Thursday, August 11, 2005

NYTimes - pro-evolutionary psychology?

The NYTimes gave a one-shot column to Simon Baron-Cohen, another evolutionary psychologist.

Says Baron-Cohen:

“In my work I have summarized these differences by saying that males on average have a stronger drive to systemize, and females to empathize. Systemizing involves identifying the laws that govern how a system works. Once you know the laws, you can control the system or predict its behavior. Empathizing, on the other hand, involves recognizing what another person may be feeling or thinking, and responding to those feelings with an appropriate emotion of one's own….”

“…What of Mr. Summers's other claim, that such sex differences are innate? We know that culture plays a role in the divergence of the sexes, but so does biology. For example, on the first day of life, male and female newborns pay attention to different things. On average, at 24 hours old, more male infants will look at a mechanical mobile suspended above them, whereas more female infants will look at a human face.”

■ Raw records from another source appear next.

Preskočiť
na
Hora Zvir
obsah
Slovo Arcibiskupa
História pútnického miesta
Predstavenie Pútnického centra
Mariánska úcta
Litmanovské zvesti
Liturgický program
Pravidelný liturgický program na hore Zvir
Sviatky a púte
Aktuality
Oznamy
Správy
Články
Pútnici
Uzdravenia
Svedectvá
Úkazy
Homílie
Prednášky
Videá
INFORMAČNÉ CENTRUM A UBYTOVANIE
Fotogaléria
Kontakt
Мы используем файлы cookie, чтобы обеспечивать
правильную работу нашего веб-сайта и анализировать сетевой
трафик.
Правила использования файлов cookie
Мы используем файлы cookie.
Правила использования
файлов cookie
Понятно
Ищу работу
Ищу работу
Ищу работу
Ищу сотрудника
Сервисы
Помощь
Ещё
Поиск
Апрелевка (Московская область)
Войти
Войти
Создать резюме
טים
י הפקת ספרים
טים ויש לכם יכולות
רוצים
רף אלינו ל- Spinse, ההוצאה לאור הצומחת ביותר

But what you'll probably NEVER read in the Times is that these claims were debunked by Elizabeth Spelke in her now-classic debate with Steven Pinker:

Over the last months, we've heard three arguments that men have greater cognitive aptitude for science. The first argument is that from birth, boys are interested in objects and mechanics, and girls are interested in people and emotions. The predisposition to figure out the mechanics of the world sets boys on a path that makes them more likely to become scientists or mathematicians. The second argument assumes, as Galileo told us, that science is conducted in the language of mathematics. On the second claim, males are intrinsically better at mathematical reasoning, including spatial reasoning. The third argument is that men show greater variability than women, and as a result there are more men at the extreme upper end of the ability distribution from which scientists and mathematicians are drawn. Let me take these claims one by one.

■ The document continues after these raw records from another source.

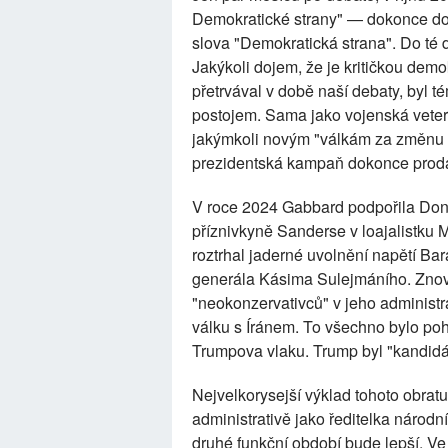
Demokratické strany" — dokonce do 
slova "Demokratická strana". Do té d
Jakýkoli dojem, že je kritičkou demo
přetrvával v době naší debaty, byl 
postojem. Sama jako vojenská veter
jakýmkoli novým "válkám za změnu re
prezidentská kampaň dokonce prodáv
V roce 2024 Gabbard podpořila Don
příznivkyně Sanderse v loajalistku M
roztrhal jaderné uvolnění napětí Ba
generála Kásima Sulejmáního. Znov
"neokonzervativců" v jeho administra
válku s Íránem. To všechno bylo po
Trumpova vlaku. Trump byl "kandidá
Nejvelkorysejší výklad tohoto obrat
administrativě jako ředitelka národn
druhé funkční období bude lepší. Ve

The first claim, as Steve said, is gaining new currency from the work of Simon Baron-Cohen. It's an old idea, presented with some new language. Baron-Cohen says that males are innately predisposed to learn about objects and mechanical relationships, and this sets them on a path to becoming what he calls "systematizers." Females, on the other hand, are innately predisposed to learn about people and their emotions, and this puts them on a path to becoming "empathizers." Since systematizing is at the heart of math and science, boys are more apt to develop the knowledge and skills that lead to math and science.

To anyone as old as I am who has been following the literature on sex differences, this may seem like a surprising claim. The classic reference on the nature and development of sex differences is a book by Eleanor Maccoby and Carol Jacklin that came out in the 1970s. They reviewed evidence for all sorts of sex differences, across large numbers of studies, but they also concluded that certain ideas about differences between the genders were myths. At the top of their list of myths was the idea that males are primarily interested in objects and females are primarily interested in people. They reviewed an enormous literature, in which babies were presented with objects and people to see if they were more interested in one than the other. They concluded that there were no sex differences in these interests.

Nevertheless, this conclusion was made in the early 70s. At that time, we didn't know much about babies' understanding of objects and people, or how their understanding grows. Since Baron-Cohen's claims concern differential predispositions to learn about different kinds of things, you could argue that the claims hadn't been tested in Maccoby and Jacklin's time. What does research now show?

Let me take you on a whirlwind tour of 30 years of research in one powerpoint slide. From birth, babies perceive objects. They know where one object ends and the next one begins. They can't see objects as well as we can, but as they grow their object perception becomes richer and more differentiated.

Babies also start with rudimentary abilities to represent that an object continues to exist when it's out of view, and they hold onto those representations longer, and over more complicated kinds of changes, as they grow. Babies make basic inferences about object motion: inferences like, the force with which an object is hit determines the speed with which it moves. These inferences undergo regular developmental changes over the infancy period.

In each of these cases, there is systematic developmental change, and there's variability. Because of this variability, we can compare the abilities of male infants to females. Do we see sex differences? The research gives a clear answer to this question: We don't.

Male and female infants are equally interested in objects. Male and female infants make the same inferences about object motion, at the same time in development. They learn the same things about object mechanics at the same time.

Across large numbers of studies, occasionally a study will favor one sex over the other. For example, girls learn that the force with which something is hit influences the distance it moves a month earlier than boys do. But these differences are small and scattered. For the most part, we see high convergence across the sexes. Common paths of learning continue through the preschool years, as kids start manipulating objects to see if they can get a rectangular block into a circular hole. If you look at the rates at which boys and girls figure these things out, you don't find any differences. We see equal developmental paths.

I think this research supports an important conclusion. In discussions of sex differences, we need to ask what's common across the two sexes. One thing that's common is infants don't divide up the labor of understanding the world, with males focusing on mechanics and females focusing on emotions. Male and female infants are both interested in objects and in people, and they learn about both. The conclusions that Maccoby and Jacklin drew in the early 1970s are well supported by research since that time.